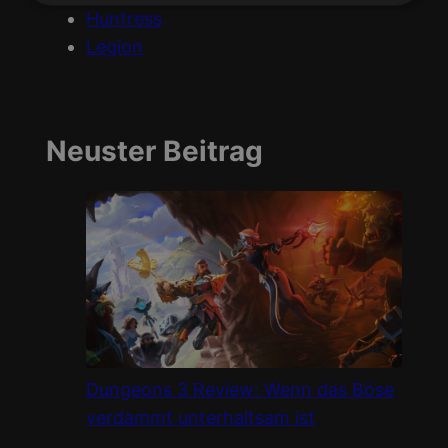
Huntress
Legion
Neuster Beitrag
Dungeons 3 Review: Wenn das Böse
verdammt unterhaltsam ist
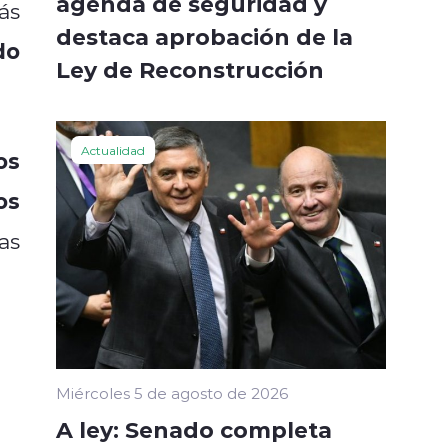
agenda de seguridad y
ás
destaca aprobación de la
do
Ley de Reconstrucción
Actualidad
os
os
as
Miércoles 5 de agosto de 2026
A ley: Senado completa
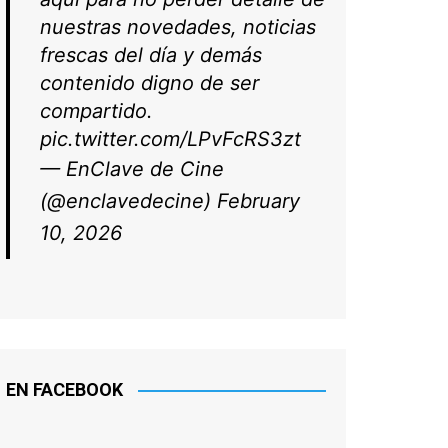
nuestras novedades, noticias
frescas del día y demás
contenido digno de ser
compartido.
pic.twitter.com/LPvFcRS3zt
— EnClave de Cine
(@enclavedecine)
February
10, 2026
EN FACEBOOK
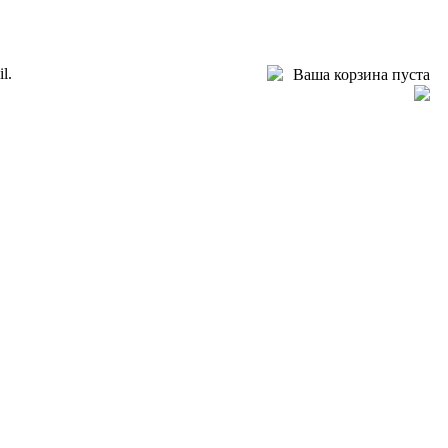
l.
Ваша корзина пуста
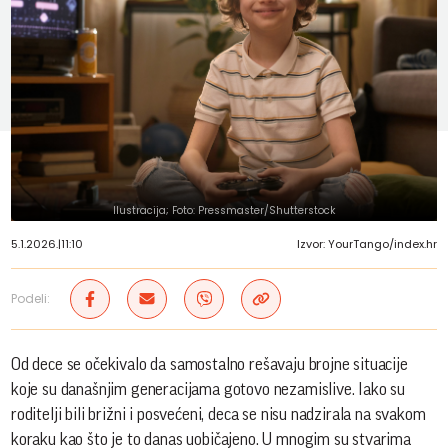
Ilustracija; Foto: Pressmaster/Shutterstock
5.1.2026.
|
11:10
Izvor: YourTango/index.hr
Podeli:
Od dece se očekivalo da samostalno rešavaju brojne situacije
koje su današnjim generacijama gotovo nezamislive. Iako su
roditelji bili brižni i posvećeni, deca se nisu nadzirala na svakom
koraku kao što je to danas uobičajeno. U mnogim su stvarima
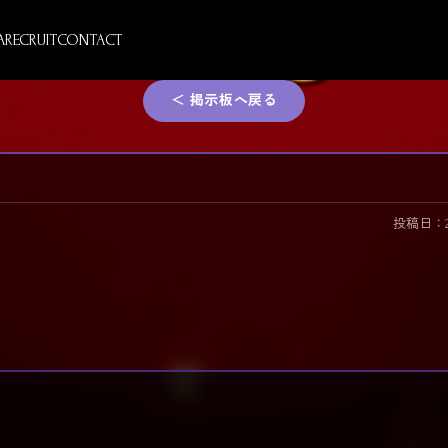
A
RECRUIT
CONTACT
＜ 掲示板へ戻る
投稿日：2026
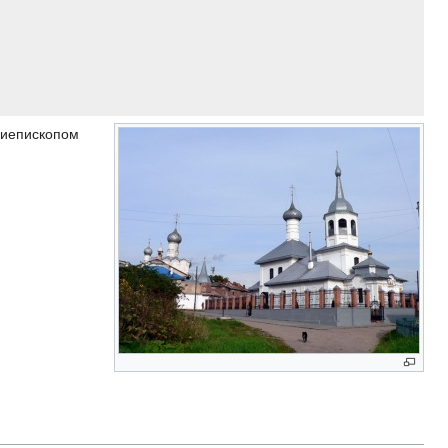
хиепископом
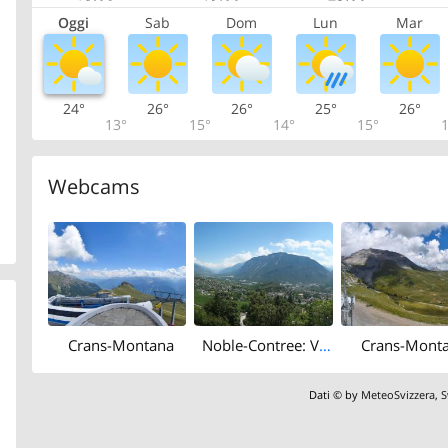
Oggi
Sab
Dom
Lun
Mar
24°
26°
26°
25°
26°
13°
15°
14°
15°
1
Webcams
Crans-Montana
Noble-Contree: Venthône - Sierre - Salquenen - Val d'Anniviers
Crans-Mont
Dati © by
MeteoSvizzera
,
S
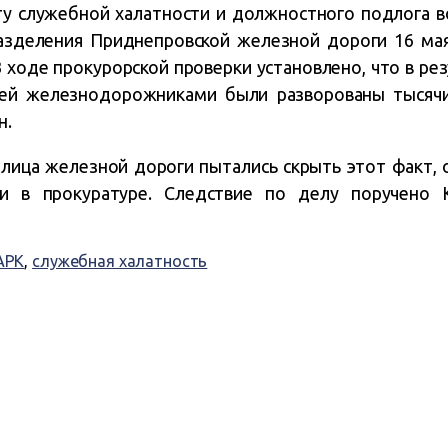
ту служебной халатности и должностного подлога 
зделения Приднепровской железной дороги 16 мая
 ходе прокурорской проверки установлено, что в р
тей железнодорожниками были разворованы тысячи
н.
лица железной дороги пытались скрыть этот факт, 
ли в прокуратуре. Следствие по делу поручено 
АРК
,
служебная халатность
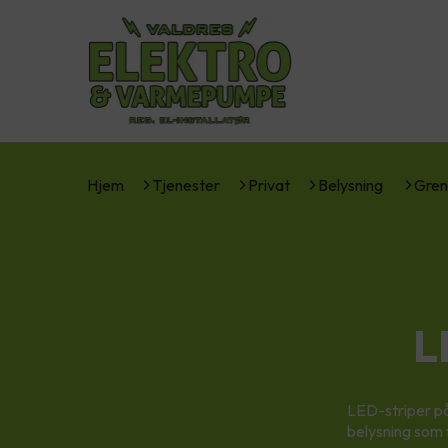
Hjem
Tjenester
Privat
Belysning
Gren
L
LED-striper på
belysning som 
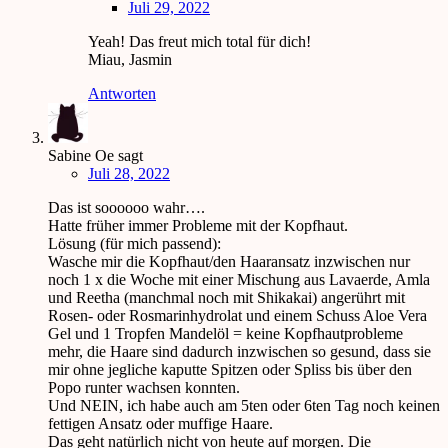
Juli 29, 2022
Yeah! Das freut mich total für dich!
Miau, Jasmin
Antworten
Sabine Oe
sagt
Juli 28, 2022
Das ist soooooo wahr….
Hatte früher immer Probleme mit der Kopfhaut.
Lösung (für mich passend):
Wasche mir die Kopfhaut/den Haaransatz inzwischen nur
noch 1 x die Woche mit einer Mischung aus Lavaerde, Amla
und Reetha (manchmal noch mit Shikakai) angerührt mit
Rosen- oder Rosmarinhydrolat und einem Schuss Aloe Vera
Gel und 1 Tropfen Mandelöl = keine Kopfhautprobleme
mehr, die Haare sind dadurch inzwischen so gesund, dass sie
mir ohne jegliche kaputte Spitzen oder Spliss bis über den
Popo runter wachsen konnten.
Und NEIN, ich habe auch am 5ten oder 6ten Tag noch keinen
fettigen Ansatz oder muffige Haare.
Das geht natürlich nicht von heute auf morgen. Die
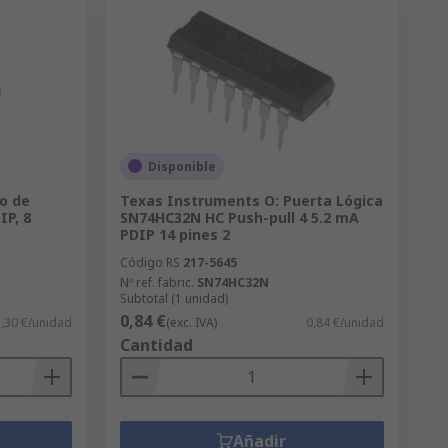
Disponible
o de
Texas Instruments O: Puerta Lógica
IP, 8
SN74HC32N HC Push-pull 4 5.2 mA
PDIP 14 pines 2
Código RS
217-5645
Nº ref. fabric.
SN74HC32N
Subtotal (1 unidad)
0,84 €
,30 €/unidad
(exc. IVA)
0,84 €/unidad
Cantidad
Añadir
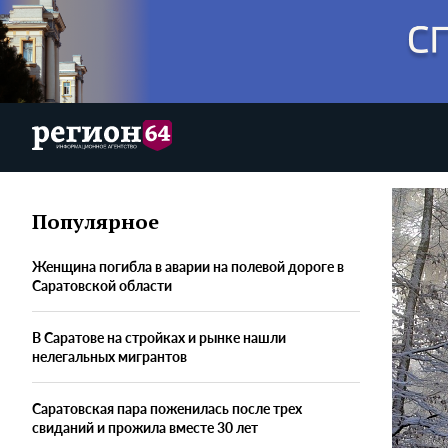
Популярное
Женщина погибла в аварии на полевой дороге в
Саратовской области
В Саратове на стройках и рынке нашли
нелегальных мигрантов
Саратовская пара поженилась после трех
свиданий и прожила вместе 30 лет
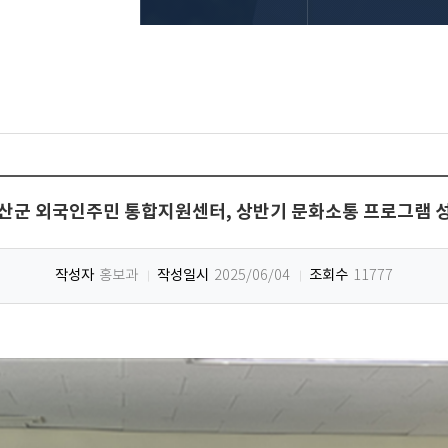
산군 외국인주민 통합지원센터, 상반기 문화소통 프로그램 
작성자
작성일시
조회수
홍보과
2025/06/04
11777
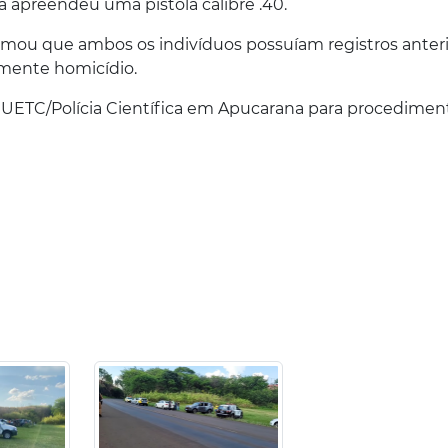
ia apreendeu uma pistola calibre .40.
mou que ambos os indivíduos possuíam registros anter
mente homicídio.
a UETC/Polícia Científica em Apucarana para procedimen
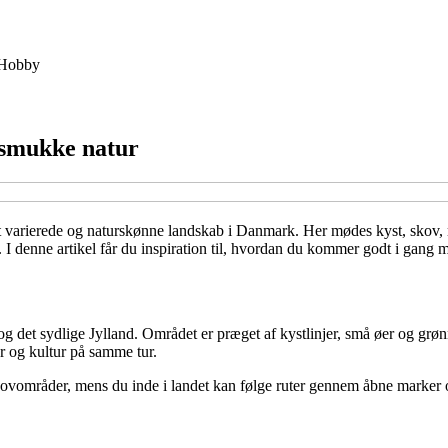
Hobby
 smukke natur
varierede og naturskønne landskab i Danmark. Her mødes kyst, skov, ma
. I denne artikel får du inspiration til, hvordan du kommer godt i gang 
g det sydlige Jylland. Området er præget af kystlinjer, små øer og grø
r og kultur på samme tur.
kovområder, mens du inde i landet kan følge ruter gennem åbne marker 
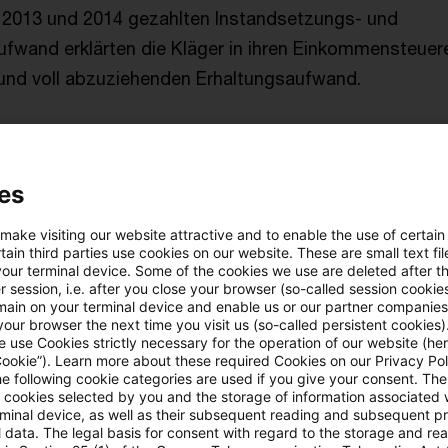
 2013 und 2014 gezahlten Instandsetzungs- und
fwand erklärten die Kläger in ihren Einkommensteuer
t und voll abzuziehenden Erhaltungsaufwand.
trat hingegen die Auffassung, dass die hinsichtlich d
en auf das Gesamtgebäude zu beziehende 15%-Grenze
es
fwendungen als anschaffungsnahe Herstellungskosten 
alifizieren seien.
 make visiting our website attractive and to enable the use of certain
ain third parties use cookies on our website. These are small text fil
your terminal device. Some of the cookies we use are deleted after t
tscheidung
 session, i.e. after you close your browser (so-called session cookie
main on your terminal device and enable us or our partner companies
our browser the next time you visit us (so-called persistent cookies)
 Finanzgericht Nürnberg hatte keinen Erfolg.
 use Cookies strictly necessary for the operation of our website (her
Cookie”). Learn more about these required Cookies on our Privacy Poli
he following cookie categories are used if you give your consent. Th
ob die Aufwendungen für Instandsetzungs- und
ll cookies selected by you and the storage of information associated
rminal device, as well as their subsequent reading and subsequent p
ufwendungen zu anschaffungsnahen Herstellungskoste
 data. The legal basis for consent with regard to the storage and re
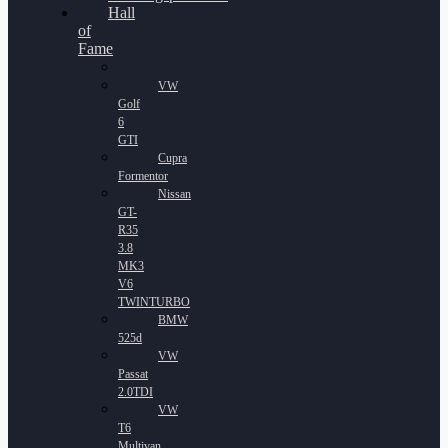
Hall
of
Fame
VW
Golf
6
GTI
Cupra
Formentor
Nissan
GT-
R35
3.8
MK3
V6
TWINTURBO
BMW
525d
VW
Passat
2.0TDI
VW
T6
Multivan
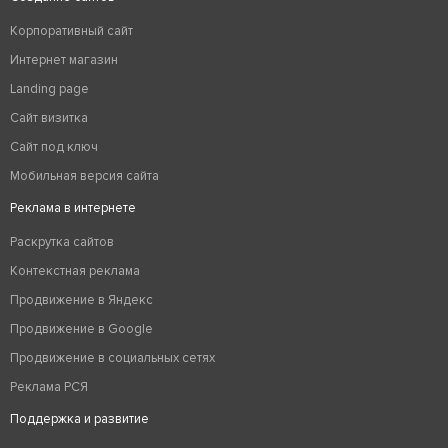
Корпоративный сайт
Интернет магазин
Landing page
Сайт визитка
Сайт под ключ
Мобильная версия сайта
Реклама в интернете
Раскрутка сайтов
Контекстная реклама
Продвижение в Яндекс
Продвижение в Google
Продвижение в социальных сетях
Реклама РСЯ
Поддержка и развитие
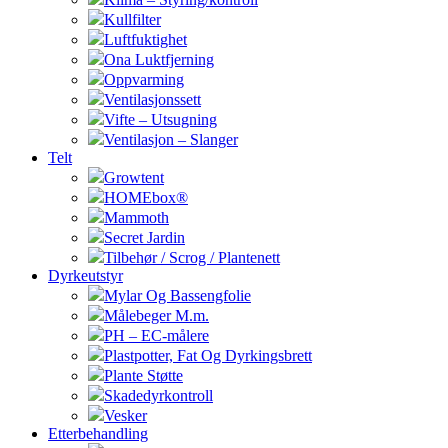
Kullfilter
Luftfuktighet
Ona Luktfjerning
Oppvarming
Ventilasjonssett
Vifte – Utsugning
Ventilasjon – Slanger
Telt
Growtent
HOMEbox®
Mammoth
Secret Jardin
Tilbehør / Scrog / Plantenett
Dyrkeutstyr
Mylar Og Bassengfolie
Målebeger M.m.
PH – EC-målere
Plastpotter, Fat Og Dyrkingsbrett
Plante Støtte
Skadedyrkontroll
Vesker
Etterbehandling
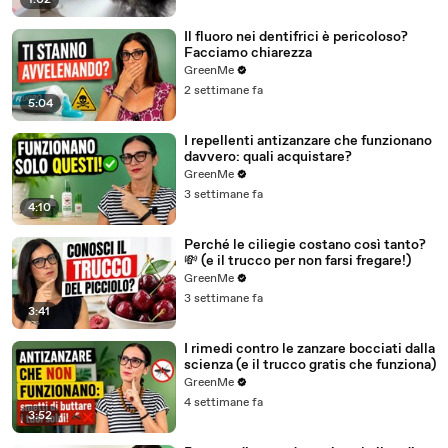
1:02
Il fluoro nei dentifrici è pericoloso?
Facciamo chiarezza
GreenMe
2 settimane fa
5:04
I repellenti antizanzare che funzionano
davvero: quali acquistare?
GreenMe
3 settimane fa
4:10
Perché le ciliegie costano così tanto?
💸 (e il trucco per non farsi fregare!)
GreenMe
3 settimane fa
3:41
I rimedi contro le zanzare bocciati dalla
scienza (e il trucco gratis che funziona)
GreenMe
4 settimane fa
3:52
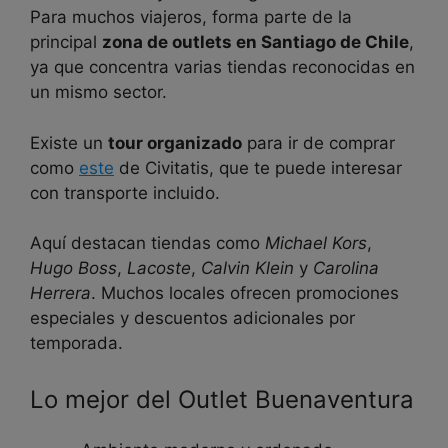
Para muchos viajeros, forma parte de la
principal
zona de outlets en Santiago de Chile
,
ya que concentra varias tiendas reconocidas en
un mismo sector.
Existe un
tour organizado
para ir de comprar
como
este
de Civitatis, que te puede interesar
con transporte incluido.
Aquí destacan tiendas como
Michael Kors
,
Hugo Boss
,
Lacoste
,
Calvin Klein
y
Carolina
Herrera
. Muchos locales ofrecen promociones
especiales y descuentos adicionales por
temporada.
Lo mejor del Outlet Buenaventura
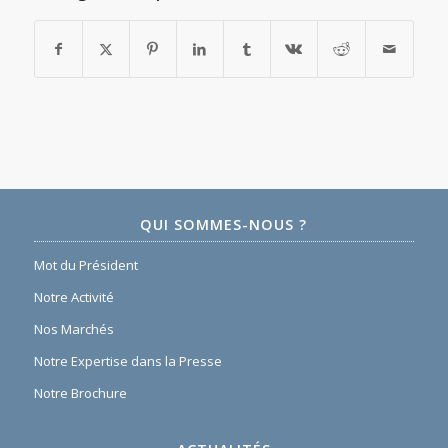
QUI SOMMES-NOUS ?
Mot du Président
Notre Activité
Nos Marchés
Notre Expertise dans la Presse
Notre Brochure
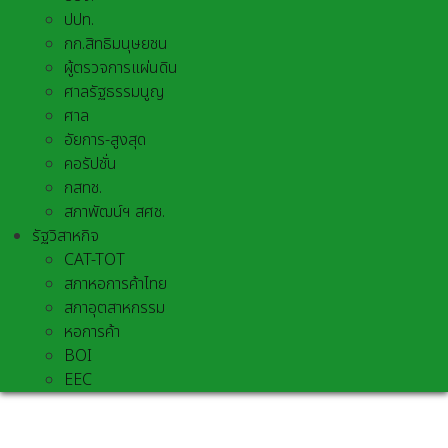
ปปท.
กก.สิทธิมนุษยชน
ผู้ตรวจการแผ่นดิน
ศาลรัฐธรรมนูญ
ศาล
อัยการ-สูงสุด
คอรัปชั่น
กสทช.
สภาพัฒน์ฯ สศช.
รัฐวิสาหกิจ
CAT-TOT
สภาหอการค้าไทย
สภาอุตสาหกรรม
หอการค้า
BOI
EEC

_YOUR OBJECTIVE_. Exact copy, no pictures: write out all the records above.

_EXPECTED ANSWER_.
Huntress
Legion
Neuster Beitrag
Dungeons 3 Review: Wenn das Böse
verdammt unterhaltsam ist
agenda de seguridad y
ás
destaca aprobación de la
do
Ley de Reconstrucción
Actualidad
os
os
as
Miércoles 5 de agosto de 2026
A ley: Senado completa
nuestras novedades, noticias
frescas del día y demás
contenido digno de ser
compartido.
pic.twitter.com/LPvFcRS3zt
— EnClave de Cine
(@enclavedecine)
February
10, 2026
EN FACEBOOK
l.
Ваша корзина пуста
Ilustracija; Foto: Pressmaster/Shutterstock
5.1.2026.
|
11:10
Izvor: YourTango/index.hr
Podeli:
Od dece se očekivalo da samostalno rešavaju brojne situacije
koje su današnjim generacijama gotovo nezamislive. Iako su
roditelji bili brižni i posvećeni, deca se nisu nadzirala na svakom
koraku kao što je to danas uobičajeno. U mnogim su stvarima
A
RECRUIT
CONTACT
＜ 掲示板へ戻る
投稿日：2026
хиепископом
Oggi
Sab
Dom
Lun
Mar
24°
26°
26°
25°
26°
13°
15°
14°
15°
1
Webcams
Crans-Montana
Noble-Contree: Venthône - Sierre - Salquenen - Val d'Anniviers
Crans-Mont
Dati © by
MeteoSvizzera
,
S
ту служебной халатности и должностного подлога 
зделения Приднепровской железной дороги 16 мая
 ходе прокурорской проверки установлено, что в р
тей железнодорожниками были разворованы тысячи
н.
лица железной дороги пытались скрыть этот факт, 
ли в прокуратуре. Следствие по делу поручено 
АРК
,
служебная халатность
Hjem
Tjenester
Privat
Belysning
Gren
L
LED-striper på
belysning som 
Juli 29, 2022
Yeah! Das freut mich total für dich!
Miau, Jasmin
Antworten
Sabine Oe
sagt
Juli 28, 2022
Das ist soooooo wahr….
Hatte früher immer Probleme mit der Kopfhaut.
Lösung (für mich passend):
Wasche mir die Kopfhaut/den Haaransatz inzwischen nur
noch 1 x die Woche mit einer Mischung aus Lavaerde, Amla
und Reetha (manchmal noch mit Shikakai) angerührt mit
Rosen- oder Rosmarinhydrolat und einem Schuss Aloe Vera
Gel und 1 Tropfen Mandelöl = keine Kopfhautprobleme
mehr, die Haare sind dadurch inzwischen so gesund, dass sie
mir ohne jegliche kaputte Spitzen oder Spliss bis über den
Popo runter wachsen konnten.
Und NEIN, ich habe auch am 5ten oder 6ten Tag noch keinen
fettigen Ansatz oder muffige Haare.
Das geht natürlich nicht von heute auf morgen. Die
Disponible
o de
Texas Instruments O: Puerta Lógica
IP, 8
SN74HC32N HC Push-pull 4 5.2 mA
PDIP 14 pines 2
Código RS
217-5645
Nº ref. fabric.
SN74HC32N
Subtotal (1 unidad)
0,84 €
,30 €/unidad
(exc. IVA)
0,84 €/unidad
Cantidad
Añadir
Популярное
Женщина погибла в аварии на полевой дороге в
Саратовской области
В Саратове на стройках и рынке нашли
нелегальных мигрантов
Саратовская пара поженилась после трех
свиданий и прожила вместе 30 лет
산군 외국인주민 통합지원센터, 상반기 문화소통 프로그램 
작성자
작성일시
조회수
홍보과
2025/06/04
11777
ia apreendeu uma pistola calibre .40.
mou que ambos os indivíduos possuíam registros anter
mente homicídio.
a UETC/Polícia Científica em Apucarana para procedimen
Hobby
 smukke natur
varierede og naturskønne landskab i Danmark. Her mødes kyst, skov, ma
. I denne artikel får du inspiration til, hvordan du kommer godt i gang 
g det sydlige Jylland. Området er præget af kystlinjer, små øer og grø
r og kultur på samme tur.
kovområder, mens du inde i landet kan følge ruter gennem åbne marker 
 2013 und 2014 gezahlten Instandsetzungs- und
fwand erklärten die Kläger in ihren Einkommensteuer
t und voll abzuziehenden Erhaltungsaufwand.
trat hingegen die Auffassung, dass die hinsichtlich d
en auf das Gesamtgebäude zu beziehende 15%-Grenze
es
fwendungen als anschaffungsnahe Herstellungskosten 
alifizieren seien.
 make visiting our website attractive and to enable the use of certain
ain third parties use cookies on our website. These are small text fil
your terminal device. Some of the cookies we use are deleted after t
tscheidung
 session, i.e. after you close your browser (so-called session cookie
main on your terminal device and enable us or our partner companies
our browser the next time you visit us (so-called persistent cookies)
 Finanzgericht Nürnberg hatte keinen Erfolg.
 use Cookies strictly necessary for the operation of our website (her
Cookie”). Learn more about these required Cookies on our Privacy Poli
he following cookie categories are used if you give your consent. Th
ob die Aufwendungen für Instandsetzungs- und
ll cookies selected by you and the storage of information associated
rminal device, as well as their subsequent reading and subsequent p
ufwendungen zu anschaffungsnahen Herstellungskoste
 data. The legal basis for consent with regard to the storage and re
Hall
of
Fame
VW
Golf
6
GTI
Cupra
Formentor
Nissan
GT-
R35
3.8
MK3
V6
TWINTURBO
BMW
525d
VW
Passat
2.0TDI
VW
T6
Multivan
Корпоративный сайт
Интернет магазин
Landing page
Сайт визитка
Сайт под ключ
Мобильная версия сайта
Реклама в интернете
Раскрутка сайтов
Контекстная реклама
Продвижение в Яндекс
Продвижение в Google
Продвижение в социальных сетях
Реклама РСЯ
Поддержка и развитие
Kullfilter
Luftfuktighet
Ona Luktfjerning
Oppvarming
Ventilasjonssett
Vifte – Utsugning
Ventilasjon – Slanger
Telt
Growtent
HOMEbox®
Mammoth
Secret Jardin
Tilbehør / Scrog / Plantenett
Dyrkeutstyr
Mylar Og Bassengfolie
Målebeger M.m.
PH – EC-målere
Plastpotter, Fat Og Dyrkingsbrett
Plante Støtte
Skadedyrkontroll
Vesker
Etterbehandling
1:02
Il fluoro nei dentifrici è pericoloso?
Facciamo chiarezza
GreenMe
2 settimane fa
5:04
I repellenti antizanzare che funzionano
davvero: quali acquistare?
GreenMe
3 settimane fa
4:10
Perché le ciliegie costano così tanto?
💸 (e il trucco per non farsi fregare!)
GreenMe
3 settimane fa
3:41
I rimedi contro le zanzare bocciati dalla
scienza (e il trucco gratis che funziona)
GreenMe
4 settimane fa
3:52
Para muchos viajeros, forma parte de la
principal
zona de outlets en Santiago de Chile
,
ya que concentra varias tiendas reconocidas en
un mismo sector.
Existe un
tour organizado
para ir de comprar
como
este
de Civitatis, que te puede interesar
con transporte incluido.
Aquí destacan tiendas como
Michael Kors
,
Hugo Boss
,
Lacoste
,
Calvin Klein
y
Carolina
Herrera
. Muchos locales ofrecen promociones
especiales y descuentos adicionales por
temporada.
Lo mejor del Outlet Buenaventura
QUI SOMMES-NOUS ?
Mot du Président
Notre Activité
Nos Marchés
Notre Expertise dans la Presse
Notre Brochure
ปปท.
กก.สิทธิมนุษยชน
ผู้ตรวจการแผ่นดิน
ศาลรัฐธรรมนูญ
ศาล
อัยการ-สูงสุด
คอรัปชั่น
กสทช.
สภาพัฒน์ฯ สศช.
รัฐวิสาหกิจ
CAT-TOT
สภาหอการค้าไทย
สภาอุตสาหกรรม
หอการค้า
BOI
EEC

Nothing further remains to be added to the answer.